Gail felt ashamed. She was acting like Bobby, her nine-year-old brother, instead of a teenager who had done a man’s work in the fields all summer. “I understand, Dad. Let’s not say anything to Mom about it.”

As soon as they unloaded the feed, Gail headed for the corncrib to shell corn to supplement the feed they’d bought in town. Since the last harvest she’d almost emptied the crib. She liked coming here. Dislodging the bright yellow grains from the cobs into a rusty bucket kept her hands busy and her mind free. Even better, Bobby wouldn’t come near her for fear of being put to work, and the grains hitting the tin bucket made so much noise she couldn’t hear her mother call her from the house.

The shelling couldn’t stop her from thinking, though, that a feedsack dress would have labeled her a hick or, even worse, poor. Clothes hadn’t been a problem at the nearby one-room school she’d attended for eight years. All fifteen students had worn hand-me-downs, homemade clothes, or jeans.

A wet tongue on her left hand interrupted her thoughts and her work. She patted the head of the short-haired black and white mongrel seeking her attention and then gently pushed him away. “Run along, Ratter. I’ve got to finish this corn, and”—she straightened her shoulders and tossed her head as though her hair were long and glamorous—“I’ve got to plan my school wardrobe.”
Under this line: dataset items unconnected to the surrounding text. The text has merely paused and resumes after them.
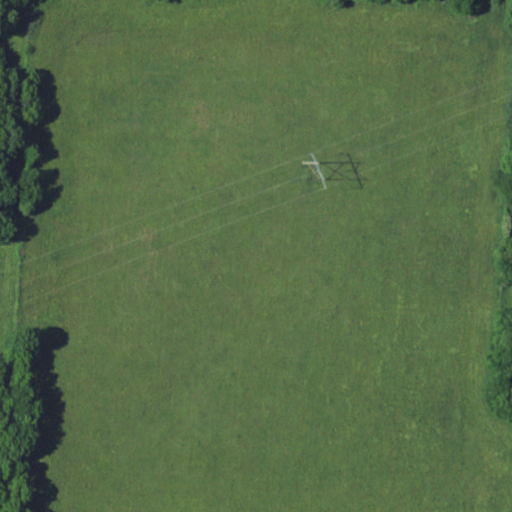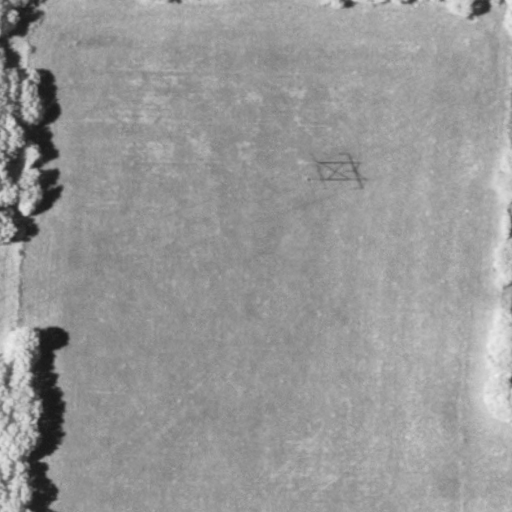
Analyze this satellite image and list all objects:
power tower: (306, 165)
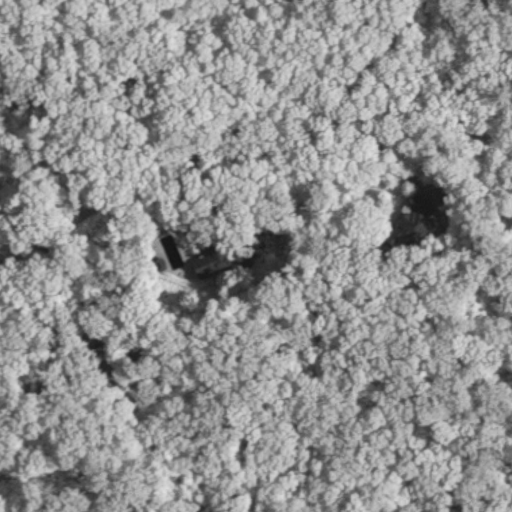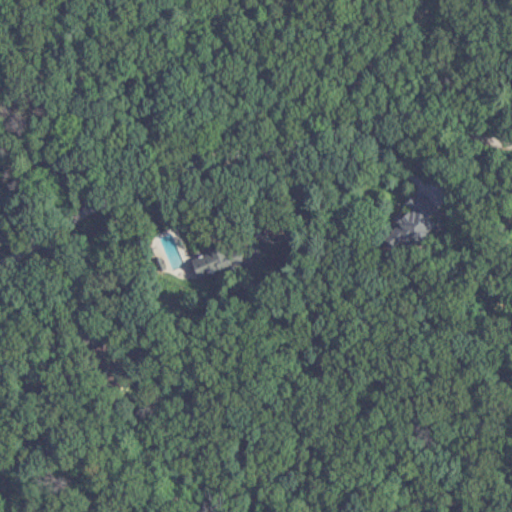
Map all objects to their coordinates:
road: (329, 133)
road: (396, 162)
building: (426, 206)
building: (206, 266)
road: (74, 280)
“That’s about all your pea brain can handle,” Bobby said from behind her. “Good thing you only got two skirts and two blouses to choose from. Mom says to come on to supper so you’ll have time to let down the hem of that ugly brown skirt Aunt Ellen sent before it gets dark.”
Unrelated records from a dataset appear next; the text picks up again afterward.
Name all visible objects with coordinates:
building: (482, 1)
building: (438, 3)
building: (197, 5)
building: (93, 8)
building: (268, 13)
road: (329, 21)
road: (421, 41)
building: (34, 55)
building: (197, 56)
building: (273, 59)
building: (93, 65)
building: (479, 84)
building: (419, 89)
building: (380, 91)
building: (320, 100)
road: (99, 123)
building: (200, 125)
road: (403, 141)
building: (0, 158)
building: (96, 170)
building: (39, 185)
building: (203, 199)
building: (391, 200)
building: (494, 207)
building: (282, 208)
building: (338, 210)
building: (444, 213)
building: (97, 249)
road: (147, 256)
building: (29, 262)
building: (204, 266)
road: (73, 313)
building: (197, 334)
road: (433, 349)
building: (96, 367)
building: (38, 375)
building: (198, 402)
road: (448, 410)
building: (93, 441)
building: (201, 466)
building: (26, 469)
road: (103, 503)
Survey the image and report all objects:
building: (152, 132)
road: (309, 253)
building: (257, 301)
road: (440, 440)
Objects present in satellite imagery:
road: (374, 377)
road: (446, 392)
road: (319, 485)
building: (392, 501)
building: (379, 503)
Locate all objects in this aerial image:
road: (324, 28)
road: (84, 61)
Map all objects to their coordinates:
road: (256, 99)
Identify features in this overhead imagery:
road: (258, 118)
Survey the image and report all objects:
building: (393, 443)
She tossed a cob at him. “Soon as I finish this ear. You go ahead and start washing. Maybe you can get the topsoil off your face by the time I get there.”

While she finished, she wondered what to tell her mother about her talk with Veronica, but Flo Albright, busy putting dishes on the table, didn’t say anything when Gail came into the kitchen. Gail stayed silent as she dipped water from the bucket into the yellow enamel washbasin and scrubbed her deeply tanned face. She glanced at her father, already at the table, and he looked away.

“Harry had some good news today, Flo,” he said as Gail’s mother took her place at the oak table. “The electrical co-op expects to have all the wires up and turn on our electricity by the first of November. We’ll need to hire the Kruger boys to wire the house and barn at the end of October.”

“Can’t be too soon for me,” she said, glaring at the huge wood-burning stove that dominated the roomy kitchen.

“Me neither.” He buttered a thick slice of bread fresh from the oven. “I figure I’ll be able to milk twenty cows by machine in the time it takes us both to milk ten by hand now. Soon as we sell the corn, I’m goin’ to buy a couple of Ed’s Tennessee Jersey heifers. They make right good milkers.”

Bobby helped himself to a cold fried chicken wing and half a dozen slices of the tomatoes he had just brought in from the garden. “With an electric radio we can listen to that new Craigsburg radio station all we want. ”

“It’ll sure be nice to have a good light to study by,” Gail said.

Her mother nodded. “And sew by. Si, we need lots of things more than those pricey cows.”

“Those cows will pay for themselves by summer,” Simon argued. “Besides, we need the wood stove for heat this winter. We’ll get you an electric stove next summer, if we have enough left after we get the crops in.”

She glanced at Gail. “I wasn’t thinkin’ just of the stove, Si.”

He frowned. “Gail will buy what she needs with her chicken money.”

Gail was relieved to hear the phone jingle out their ring, two longs and two shorts.

Her mother hurried into the living room and lifted the earpiece off the wooden box on the wall.  “Hello,” she called into the mouthpiece. “Yes, this is Flo Albright.” She listened a minute or so. “How very kind. Thank you so much. We’ll pick it up Saturday when we come in to do the tradin’.”

She returned to the kitchen with a step as light as when she had begun work twelve hours earlier. “Good news, Gail. Harry Holt found a morning glory feedsack. His wife had one she doesn’t need. Isn’t that wonderful?”

Gail couldn’t believe her bad luck. She looked at her dad. He was smiling as he put a big bite of potato salad on his fork. She hid her face behind a chicken leg. “That’s just great, Mom. Just great.”